= Task objective =
Return each line of the records that contains the string "Prévio".

= Data to process =
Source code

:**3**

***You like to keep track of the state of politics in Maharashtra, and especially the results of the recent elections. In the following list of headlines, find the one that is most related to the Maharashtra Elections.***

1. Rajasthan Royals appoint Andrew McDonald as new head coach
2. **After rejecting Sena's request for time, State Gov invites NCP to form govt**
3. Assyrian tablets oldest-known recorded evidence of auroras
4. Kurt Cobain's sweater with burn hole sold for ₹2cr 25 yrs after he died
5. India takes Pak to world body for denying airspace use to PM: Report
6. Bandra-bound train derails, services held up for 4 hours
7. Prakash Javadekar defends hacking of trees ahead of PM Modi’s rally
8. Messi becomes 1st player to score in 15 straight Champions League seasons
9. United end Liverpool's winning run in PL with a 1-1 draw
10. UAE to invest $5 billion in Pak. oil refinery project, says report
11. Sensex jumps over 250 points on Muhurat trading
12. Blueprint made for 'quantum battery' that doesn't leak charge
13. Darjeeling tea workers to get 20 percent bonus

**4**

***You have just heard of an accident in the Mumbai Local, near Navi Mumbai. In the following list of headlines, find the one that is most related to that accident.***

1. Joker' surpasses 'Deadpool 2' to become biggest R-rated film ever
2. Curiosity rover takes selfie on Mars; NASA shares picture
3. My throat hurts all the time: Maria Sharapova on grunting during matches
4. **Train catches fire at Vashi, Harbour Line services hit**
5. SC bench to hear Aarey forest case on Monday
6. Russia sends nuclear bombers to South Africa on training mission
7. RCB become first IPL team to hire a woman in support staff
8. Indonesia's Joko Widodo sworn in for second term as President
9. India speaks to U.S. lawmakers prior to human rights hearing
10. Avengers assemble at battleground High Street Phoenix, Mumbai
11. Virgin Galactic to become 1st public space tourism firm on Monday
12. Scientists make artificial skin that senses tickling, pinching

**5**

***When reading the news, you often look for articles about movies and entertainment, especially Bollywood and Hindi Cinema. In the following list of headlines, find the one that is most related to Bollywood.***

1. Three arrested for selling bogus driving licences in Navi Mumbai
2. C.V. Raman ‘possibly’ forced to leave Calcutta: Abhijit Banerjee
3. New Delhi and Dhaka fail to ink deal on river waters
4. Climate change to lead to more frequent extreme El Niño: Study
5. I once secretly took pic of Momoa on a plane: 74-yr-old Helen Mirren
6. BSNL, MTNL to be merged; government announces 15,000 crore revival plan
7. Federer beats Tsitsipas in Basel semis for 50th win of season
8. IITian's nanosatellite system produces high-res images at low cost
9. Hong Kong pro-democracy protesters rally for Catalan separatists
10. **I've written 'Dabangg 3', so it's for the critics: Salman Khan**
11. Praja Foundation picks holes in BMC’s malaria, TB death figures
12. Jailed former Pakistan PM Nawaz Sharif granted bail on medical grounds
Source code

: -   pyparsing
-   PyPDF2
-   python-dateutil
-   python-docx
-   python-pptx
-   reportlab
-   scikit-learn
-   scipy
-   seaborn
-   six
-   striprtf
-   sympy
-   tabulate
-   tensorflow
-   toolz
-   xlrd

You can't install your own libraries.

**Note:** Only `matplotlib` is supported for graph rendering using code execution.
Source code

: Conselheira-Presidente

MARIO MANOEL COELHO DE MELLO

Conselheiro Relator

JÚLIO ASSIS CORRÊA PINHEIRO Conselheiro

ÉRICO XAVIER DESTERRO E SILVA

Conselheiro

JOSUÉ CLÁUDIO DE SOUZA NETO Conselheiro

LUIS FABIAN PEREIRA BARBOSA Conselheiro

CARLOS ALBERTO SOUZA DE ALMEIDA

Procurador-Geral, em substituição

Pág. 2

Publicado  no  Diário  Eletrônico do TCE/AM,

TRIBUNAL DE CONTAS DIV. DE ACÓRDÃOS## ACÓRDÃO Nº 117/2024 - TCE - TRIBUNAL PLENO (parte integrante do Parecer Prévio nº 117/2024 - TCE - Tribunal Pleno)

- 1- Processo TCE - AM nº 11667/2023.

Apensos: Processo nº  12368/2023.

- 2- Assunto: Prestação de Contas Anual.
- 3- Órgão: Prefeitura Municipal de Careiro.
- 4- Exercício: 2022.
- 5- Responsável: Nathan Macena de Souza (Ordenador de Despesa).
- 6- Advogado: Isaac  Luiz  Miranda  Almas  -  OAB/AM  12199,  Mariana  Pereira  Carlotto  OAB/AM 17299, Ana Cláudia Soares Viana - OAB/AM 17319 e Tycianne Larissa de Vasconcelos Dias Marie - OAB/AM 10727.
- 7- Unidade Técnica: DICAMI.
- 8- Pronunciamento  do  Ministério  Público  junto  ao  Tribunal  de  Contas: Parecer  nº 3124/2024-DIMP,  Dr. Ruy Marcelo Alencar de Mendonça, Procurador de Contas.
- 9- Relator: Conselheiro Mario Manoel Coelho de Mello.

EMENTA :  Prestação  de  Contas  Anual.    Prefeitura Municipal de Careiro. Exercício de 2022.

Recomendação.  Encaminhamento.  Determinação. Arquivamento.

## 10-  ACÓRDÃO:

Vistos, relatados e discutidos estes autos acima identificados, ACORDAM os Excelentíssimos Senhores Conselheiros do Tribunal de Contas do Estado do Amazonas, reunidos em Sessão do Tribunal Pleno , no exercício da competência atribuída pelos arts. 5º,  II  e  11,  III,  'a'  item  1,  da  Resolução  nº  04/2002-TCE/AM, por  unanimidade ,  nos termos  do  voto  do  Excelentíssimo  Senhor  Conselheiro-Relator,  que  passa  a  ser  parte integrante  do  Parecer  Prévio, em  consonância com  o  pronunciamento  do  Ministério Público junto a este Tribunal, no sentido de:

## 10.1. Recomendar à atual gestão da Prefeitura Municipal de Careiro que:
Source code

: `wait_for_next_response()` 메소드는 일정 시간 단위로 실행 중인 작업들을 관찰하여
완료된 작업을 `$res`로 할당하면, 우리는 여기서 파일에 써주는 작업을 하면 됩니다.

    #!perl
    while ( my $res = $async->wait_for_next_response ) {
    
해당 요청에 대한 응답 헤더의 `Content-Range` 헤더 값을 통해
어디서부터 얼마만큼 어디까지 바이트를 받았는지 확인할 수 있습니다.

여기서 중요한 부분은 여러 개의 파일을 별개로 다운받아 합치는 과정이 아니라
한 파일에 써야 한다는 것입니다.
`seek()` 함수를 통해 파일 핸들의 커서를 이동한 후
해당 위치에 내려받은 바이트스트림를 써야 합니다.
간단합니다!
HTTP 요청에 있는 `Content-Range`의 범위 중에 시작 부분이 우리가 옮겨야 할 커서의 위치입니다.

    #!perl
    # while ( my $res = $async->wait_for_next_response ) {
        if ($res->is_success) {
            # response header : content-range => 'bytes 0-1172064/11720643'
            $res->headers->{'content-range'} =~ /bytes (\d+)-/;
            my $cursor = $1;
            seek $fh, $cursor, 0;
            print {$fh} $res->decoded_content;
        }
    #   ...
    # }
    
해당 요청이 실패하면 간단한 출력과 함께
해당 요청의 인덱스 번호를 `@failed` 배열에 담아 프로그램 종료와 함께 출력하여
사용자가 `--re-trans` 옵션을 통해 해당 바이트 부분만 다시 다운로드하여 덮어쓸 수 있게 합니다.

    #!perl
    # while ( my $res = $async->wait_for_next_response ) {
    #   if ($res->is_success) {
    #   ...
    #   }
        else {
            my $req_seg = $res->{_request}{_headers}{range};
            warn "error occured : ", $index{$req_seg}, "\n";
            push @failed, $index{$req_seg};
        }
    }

= Exercise solution =
TRIBUNAL DE CONTAS DIV. DE ACÓRDÃOS## ACÓRDÃO Nº 117/2024 - TCE - TRIBUNAL PLENO (parte integrante do Parecer Prévio nº 117/2024 - TCE - Tribunal Pleno)
Vistos, relatados e discutidos estes autos acima identificados, ACORDAM os Excelentíssimos Senhores Conselheiros do Tribunal de Contas do Estado do Amazonas, reunidos em Sessão do Tribunal Pleno , no exercício da competência atribuída pelos arts. 5º,  II  e  11,  III,  'a'  item  1,  da  Resolução  nº  04/2002-TCE/AM, por  unanimidade ,  nos termos  do  voto  do  Excelentíssimo  Senhor  Conselheiro-Relator,  que  passa  a  ser  parte integrante  do  Parecer  Prévio, em  consonância com  o  pronunciamento  do  Ministério Público junto a este Tribunal, no sentido de:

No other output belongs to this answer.